**Records for processing**
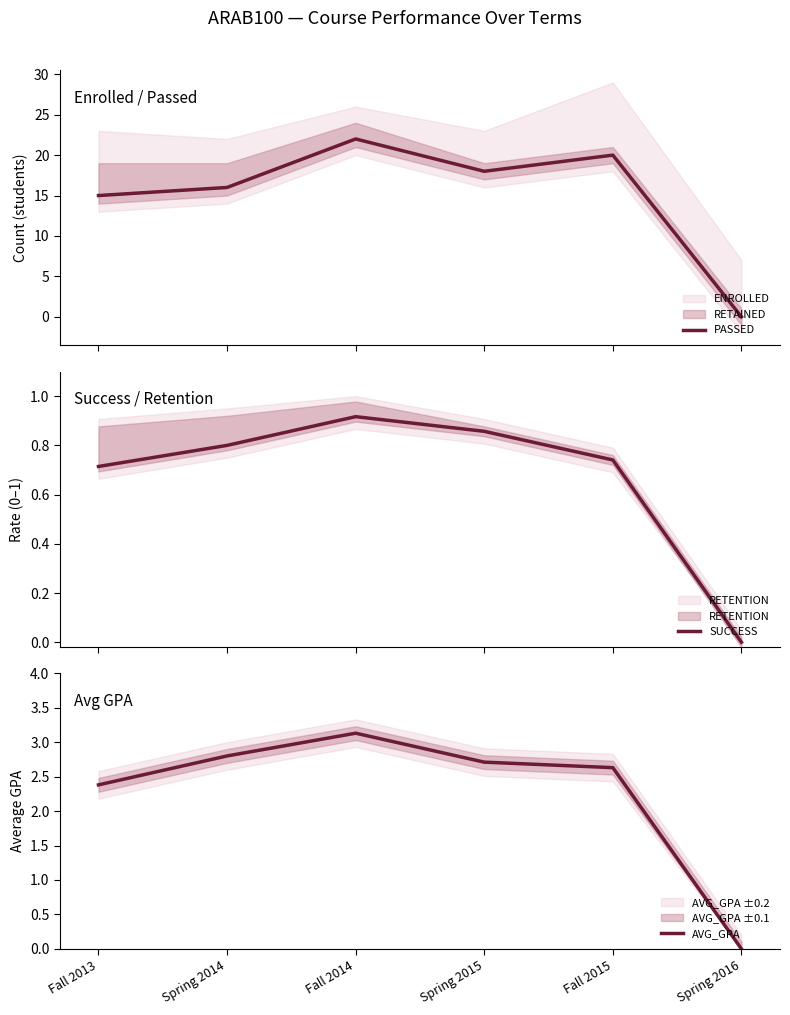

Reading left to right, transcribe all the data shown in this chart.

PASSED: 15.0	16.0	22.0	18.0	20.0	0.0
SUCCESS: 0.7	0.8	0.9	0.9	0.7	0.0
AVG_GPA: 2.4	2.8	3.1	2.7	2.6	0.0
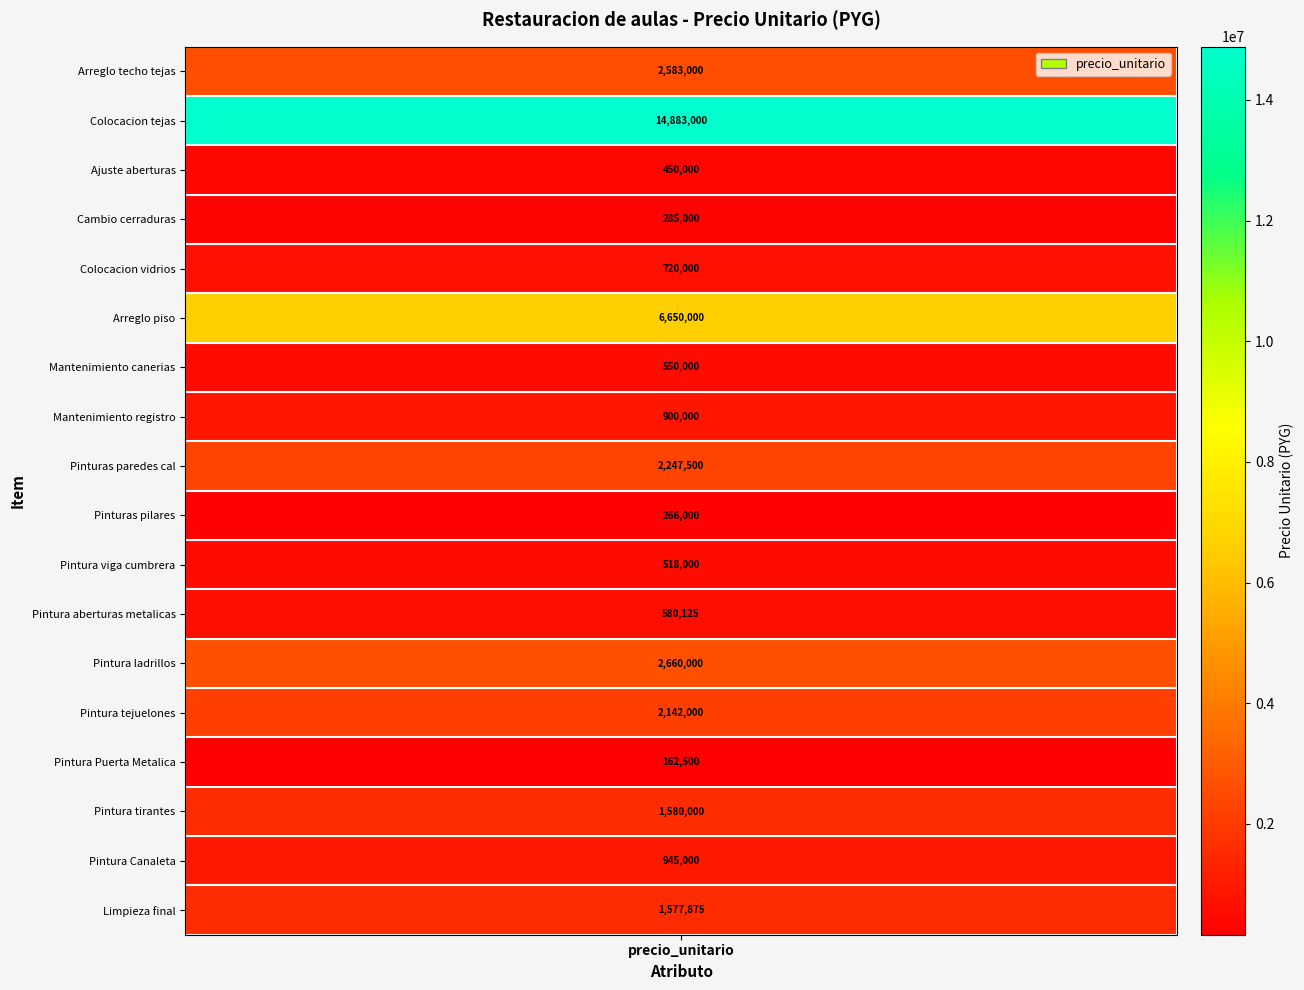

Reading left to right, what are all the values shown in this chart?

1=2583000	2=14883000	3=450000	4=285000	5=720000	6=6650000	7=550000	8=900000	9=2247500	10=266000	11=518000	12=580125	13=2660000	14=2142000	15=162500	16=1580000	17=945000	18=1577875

...

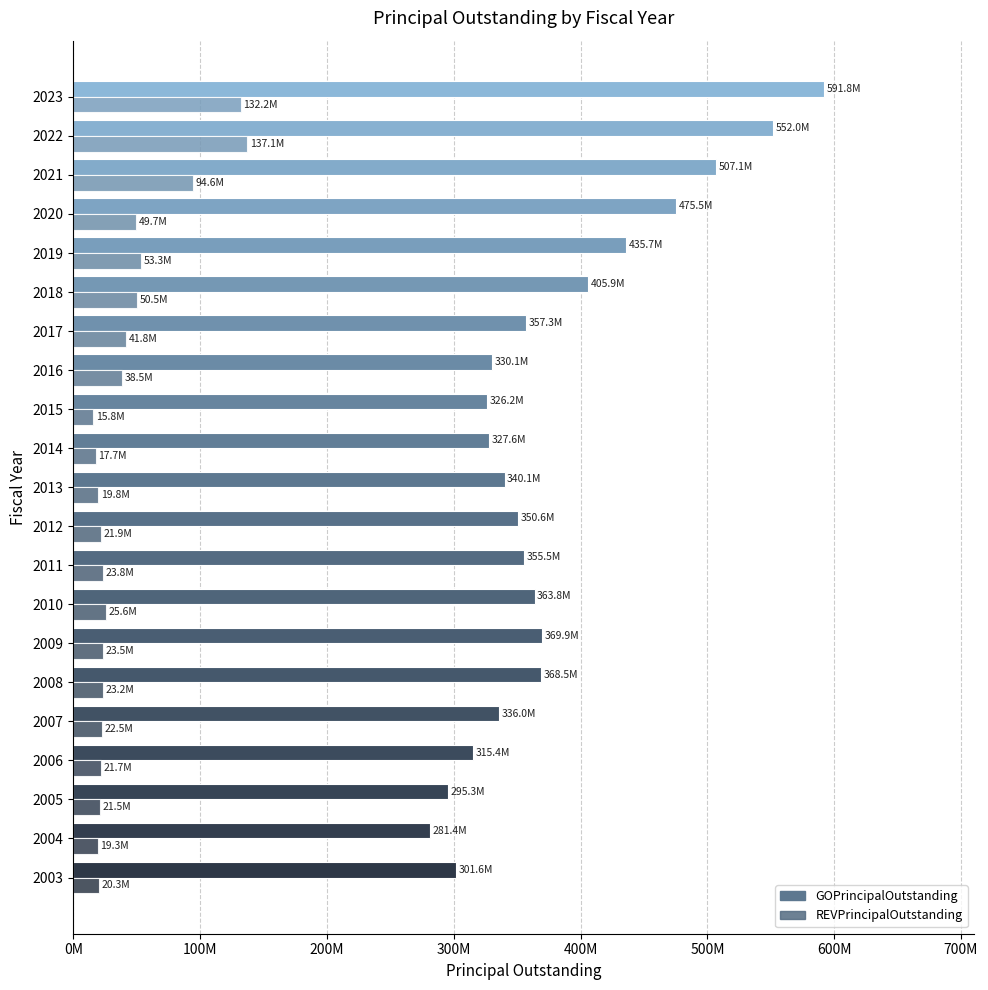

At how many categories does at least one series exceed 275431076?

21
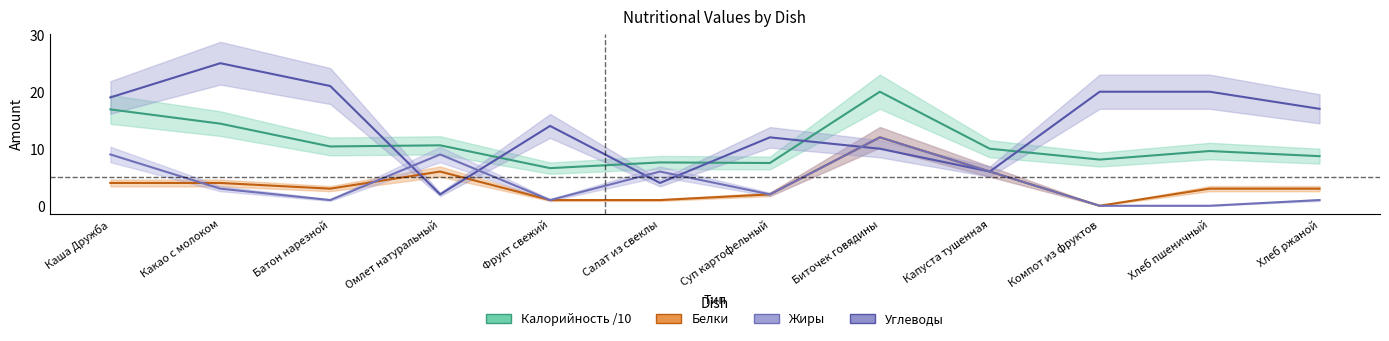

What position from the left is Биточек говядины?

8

**Problem description**
In the portion of the listing that opens with the line containing "Reading left to right, transcribe" and closes with the line containing "Reading left to right, what", switch "chart" to "graph" and write those lines out again with nothing else changed. Omit the pictures from your answer.

**Answer below**
Reading left to right, transcribe all the data shown in this graph.

PASSED: 15.0	16.0	22.0	18.0	20.0	0.0
SUCCESS: 0.7	0.8	0.9	0.9	0.7	0.0
AVG_GPA: 2.4	2.8	3.1	2.7	2.6	0.0

Reading left to right, what are all the values shown in this graph?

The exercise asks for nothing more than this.